I was studying Nielsen&Chuang's textbook (about page 92), and come up with a question that I cannot solve it.

Given one of the two state $|\psi_1\rangle=|0\rangle$ and $|\psi_2\rangle=\frac{1}{\sqrt{2}}(|0\rangle+|1\rangle)$ (both initial state has equal prior probability $\frac{1}{2}$). If I want to apply the unambiguous discrimination: Construct POVM $\{\Pi_i\}$ where $i\in\{1,2,\text{inconclusive}\}$, and outcome $1$ when given $|\psi_1\rangle$, $2$ when given $|\psi_2\rangle$ and $\text{inconclusive}$ if it is unluckily to determine the case.

How large can the success probability $\sum_{i=1}^2\frac{1}{2}P(\text{outcome}~ i\mid\text{given}~|\psi_i\rangle)$ be? Is it possible to attain values as large as $\frac{1}{4}$? How to concretely construct one?

Answer 1

I'll write $\rho_1 = |\psi_1\rangle \langle \psi_1|$ and $\rho_2 = |\psi_2\rangle \langle \psi_2|$. We want the discrimination to be unambiguous so we want, $$ \mathrm{tr}[\rho_1 \Pi_2] = 0 = \mathrm{tr}[\rho_2 \Pi_1]. $$ That is, when we get outcome $i\in \{1,2\}$ we know that we received $\rho_i$ as the other state has a zero probability of obtaining that outcome.

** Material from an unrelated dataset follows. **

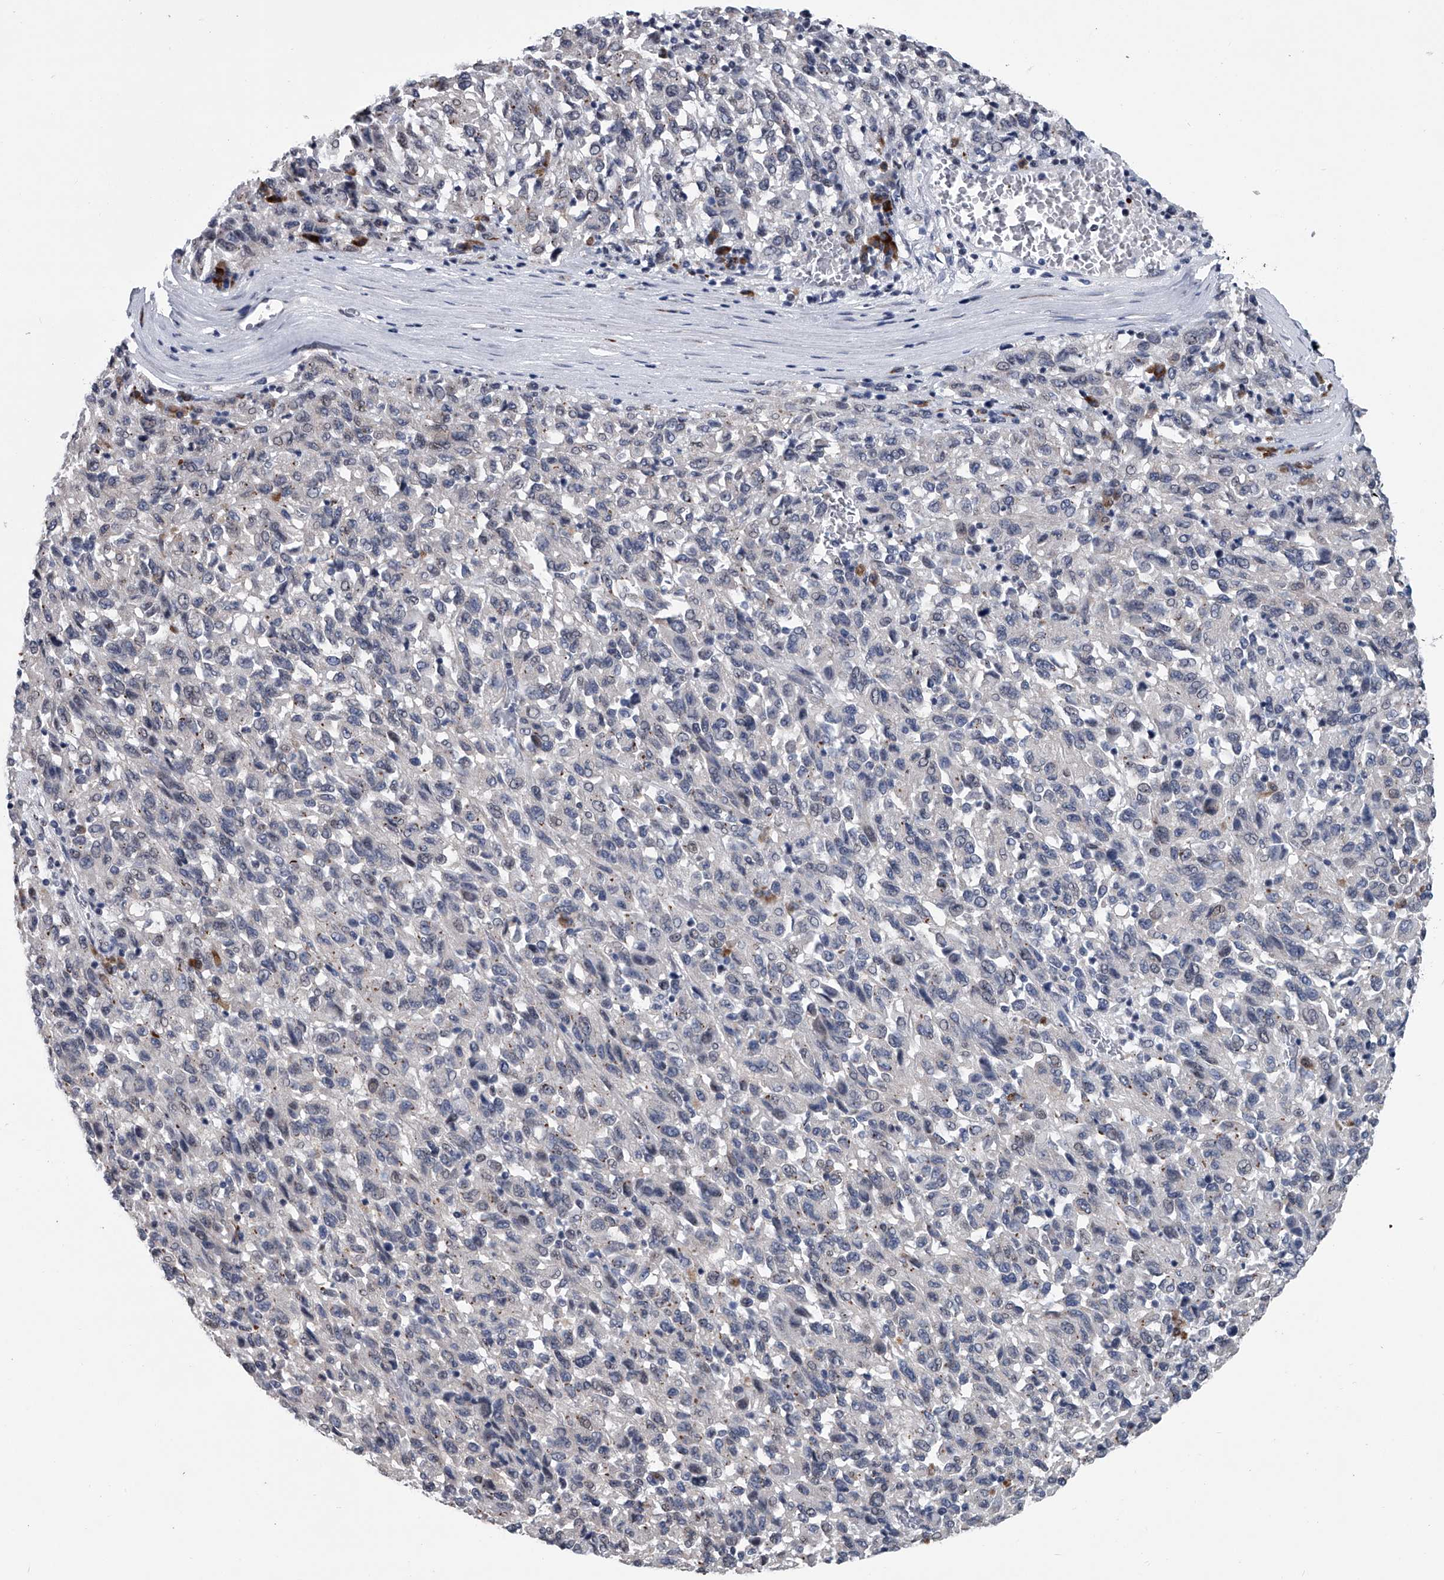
{"staining": {"intensity": "negative", "quantity": "none", "location": "none"}, "tissue": "melanoma", "cell_type": "Tumor cells", "image_type": "cancer", "snomed": [{"axis": "morphology", "description": "Malignant melanoma, Metastatic site"}, {"axis": "topography", "description": "Lung"}], "caption": "Immunohistochemical staining of melanoma displays no significant positivity in tumor cells.", "gene": "PPP2R5D", "patient": {"sex": "male", "age": 64}}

Well, we can just choose our POVM elements to be orthogonal to the other state, i.e. consider the projectors $$ \hat{\Pi}_1 = |-\rangle \langle - | \qquad \text{and} \qquad \hat{\Pi}_2 = |1\rangle \langle 1|. $$ The only issue we have now is that if we choose $\hat{\Pi}_3 = I - \hat{\Pi}_1 - \hat{\Pi}_2$ then $\hat{\Pi}_3 \not\geq 0$. To fix this we can weight our projectors with $\alpha,\beta \in [0,1]$ $$ \Pi_1 = \alpha \hat{\Pi}_1 \\ \Pi_2 = \beta \hat{\Pi}_2 \\ \Pi_3 = I - \Pi_1 -\Pi_2 $$ which is a POVM if $\alpha + \beta + \sqrt{\alpha^2 + \beta^2} \leq 2$.

With such a POVM we get $$ \mathrm{tr}[\rho_1 \Pi_1] = \frac{\alpha}{2} \qquad \text{and} \qquad \mathrm{tr}[\rho_2 \Pi_2] = \frac{\beta}{2}. $$ Putting it all together the maximum success probability is $$ \begin{aligned} \max_{\alpha,\beta \in [0,1]}& \quad \frac{\alpha + \beta}{4} \\ \mathrm{s.t.}& \quad \alpha + \beta + \sqrt{\alpha^2 + \beta^2} \leq 2 \end{aligned} $$ which should be maximized at $\alpha = \beta = 2-\sqrt{2}$. Giving a maximum success probability of $\frac{2-\sqrt{2}}{4}$.